In Ocaml, is there a simple construct/style to extend a defined type?

Say, if we have the boolean type

bool2 = True | False

Now we want to extend it for 3-valued logic. In Ocaml, is there more elegant one than redefining bool2 like this:

bool3 = True | False | ThirdOne

Solution

I would advise against the immoderate use of polymorphic variants. They look nice on paper, but the more flexible inference and subtyping will come to bite you back at any time. When I use polymorphic variants, I try to make sure that every use is annotated with a precise constraining type expression.

I would suggest going back and modifying your old code, as it seems natural to do. If you have written your code with extensibility in mind, and in particular avoided _-patterns on the bool2 type, then the compiler will warn you of any place where the assumption that there are only two constructors is made. This compiler feedback on type modification is very useful, as it is a mechanical help to make your program correct.

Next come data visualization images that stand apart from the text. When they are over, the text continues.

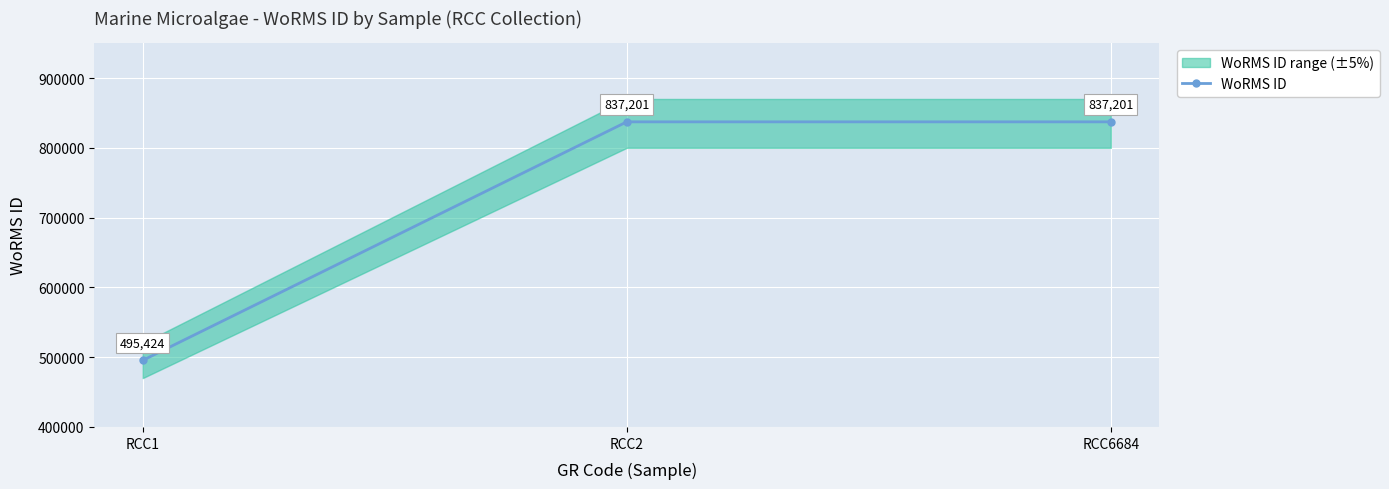

Reading left to right, what are all the values shown in this chart?

495424	837201	837201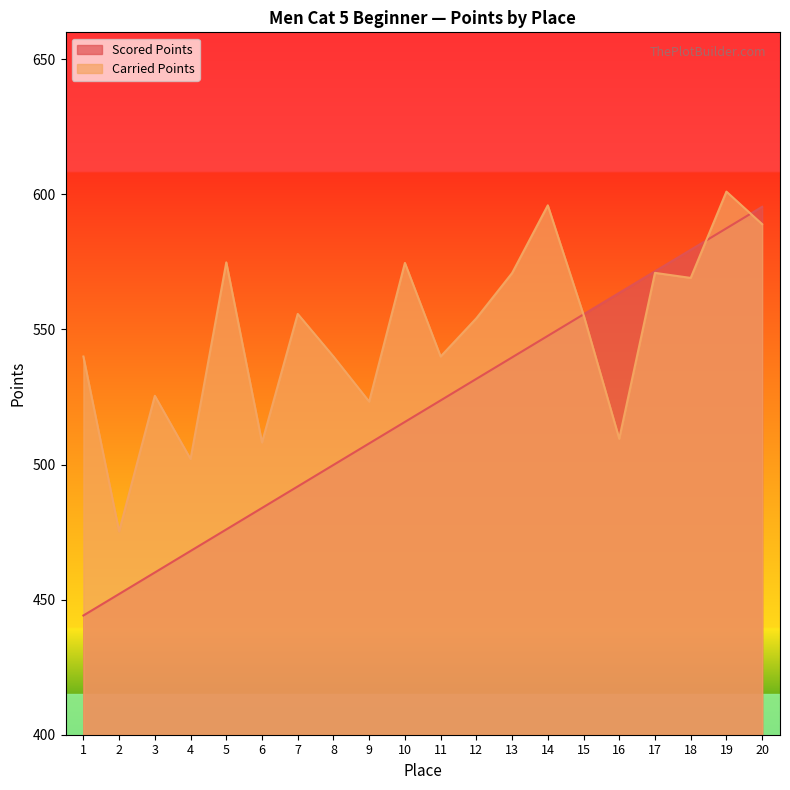

Rank the series by their maximum value, from lowest to highest.

Scored Points, Carried Points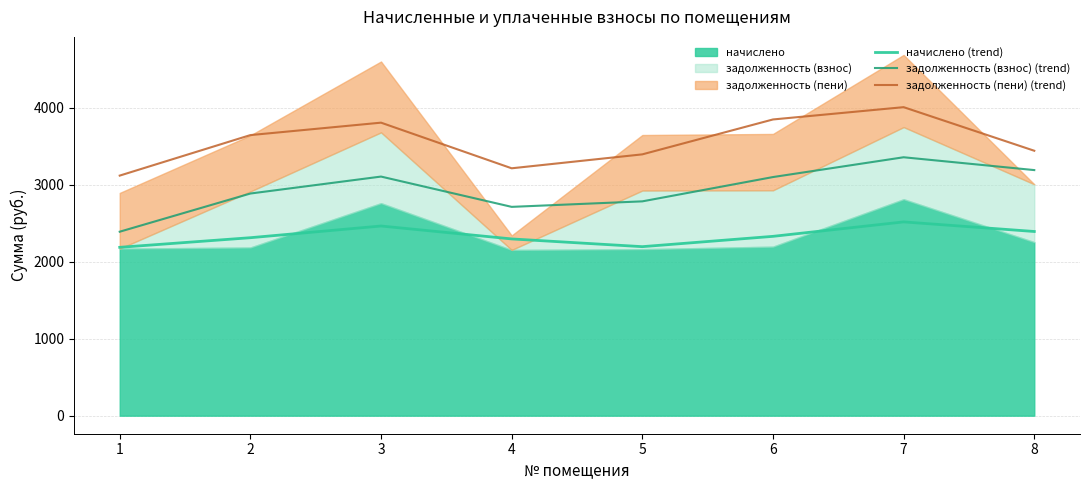

What is the maximum value for начислено (trend)?

2517.3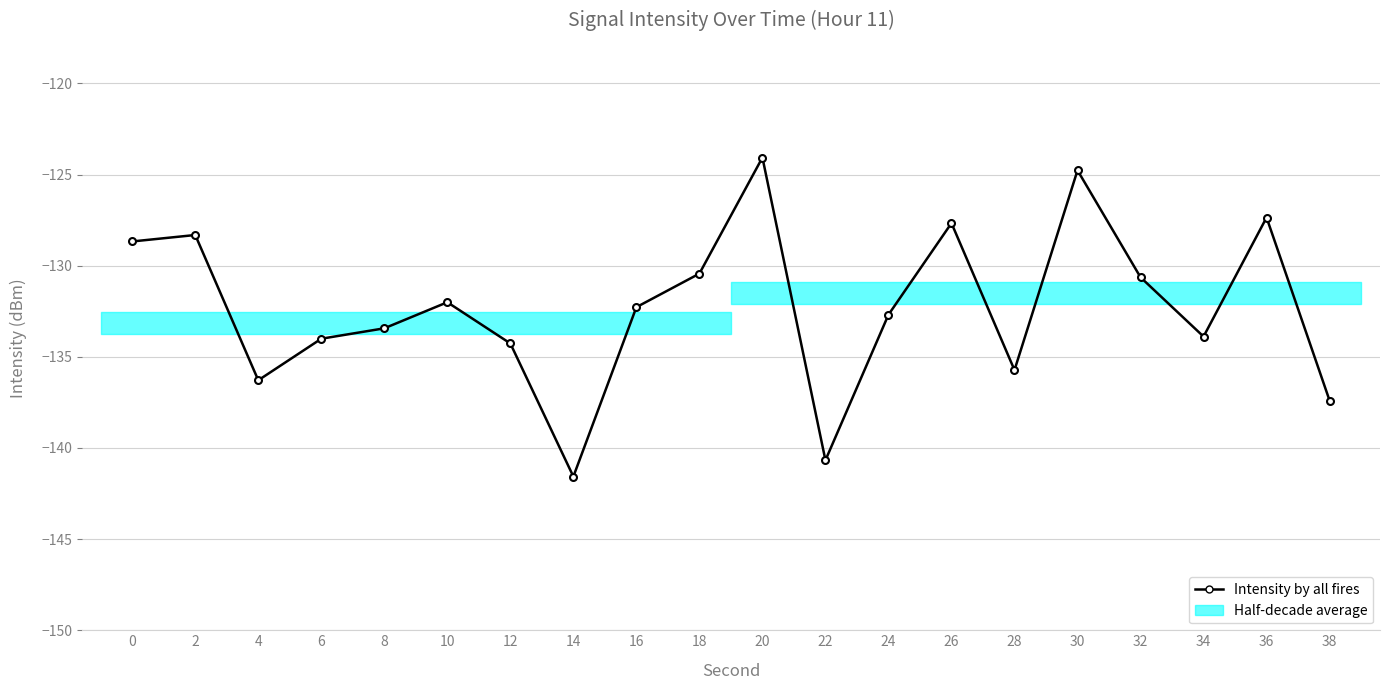

List the labels in order of value, smallest first.

14, 22, 38, 4, 28, 12, 6, 34, 8, 24, 16, 10, 32, 18, 0, 2, 26, 36, 30, 20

This way of doing things has of course some drawbacks. One of them is that modifying the type definition, then modifying each use case may not work well with your usual compile-test practice: if you do that on a large code base, you will have important amount of things to do before your project compiles cleanly again (and thus can be tested). You may split your modification in several patches to your version control system, but that means some intermediary committed states do no compile, which is not very pleasing. The other possibility is to change those place only to add a run-time failure (| Third_one -> assert false), then you have compilable code and you can correct those failures as they happen at run-time during the testing of the application. But I still think the static compiler feedback is a good help for code maintenance.

There is also the option of wrapping the algebraic datatype in an "extended algebraic datatype" type bool3 = New | Old of bool2, which is discussed in the link you give as a comment of Martin answer. This may be a good way to transition from one datatype to the other without breaking compilation, but on the long term it is painful, especially if you stack more of those extensions on top of each other.

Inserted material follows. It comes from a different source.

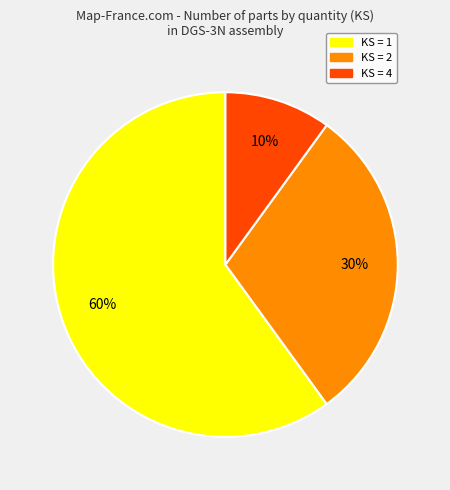

Is there any slice that represents more than half of the pie?

Yes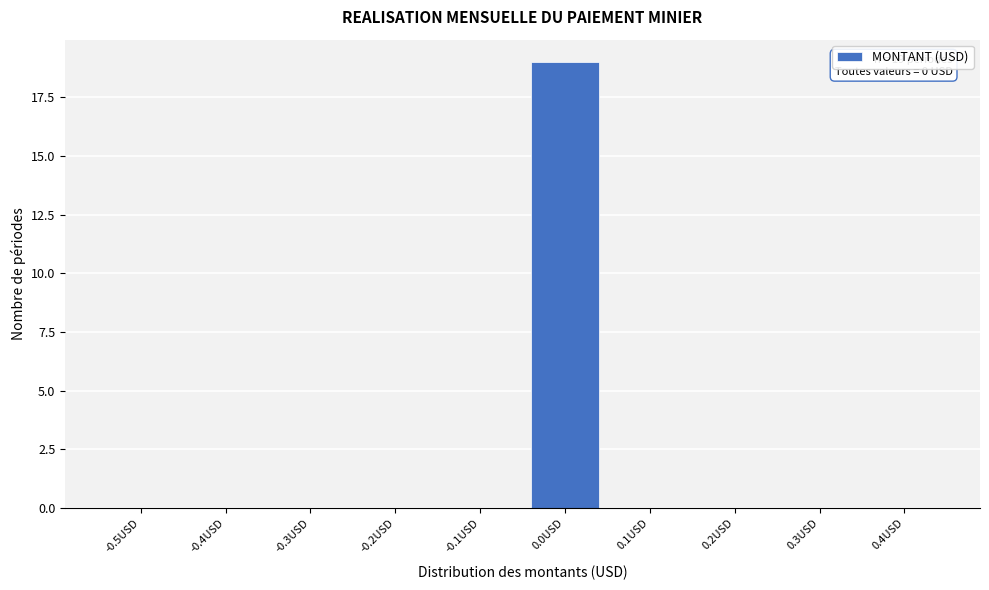

Reading left to right, list all the values displayed in this chart.

-0.5USD=0	-0.4USD=0	-0.3USD=0	-0.2USD=0	-0.1USD=0	0.0USD=19	0.1USD=0	0.2USD=0	0.3USD=0	0.4USD=0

Of course, what would be really needed in some situations would be a way to extend the datatype by code addition, instead of code modification, in a way that is both statically safe, easier to compile, run and test, and efficient at run-time. This is an instance of the Expression Problem, of which they are various solutions, polymorphic variants being one of them. But in the common case, you don't need the additional flexibility of doing code addition only, and it's not worth the additional complexity of the concerned language features, so I would advise to stick with plain old variant types unless it is demonstrably a huge gain to do differently.

PS: regarding polymorphic variants, and their relation to the expression problem, the obligatory paper is Code reuse through polymorphic variants by Jacques Garrigue.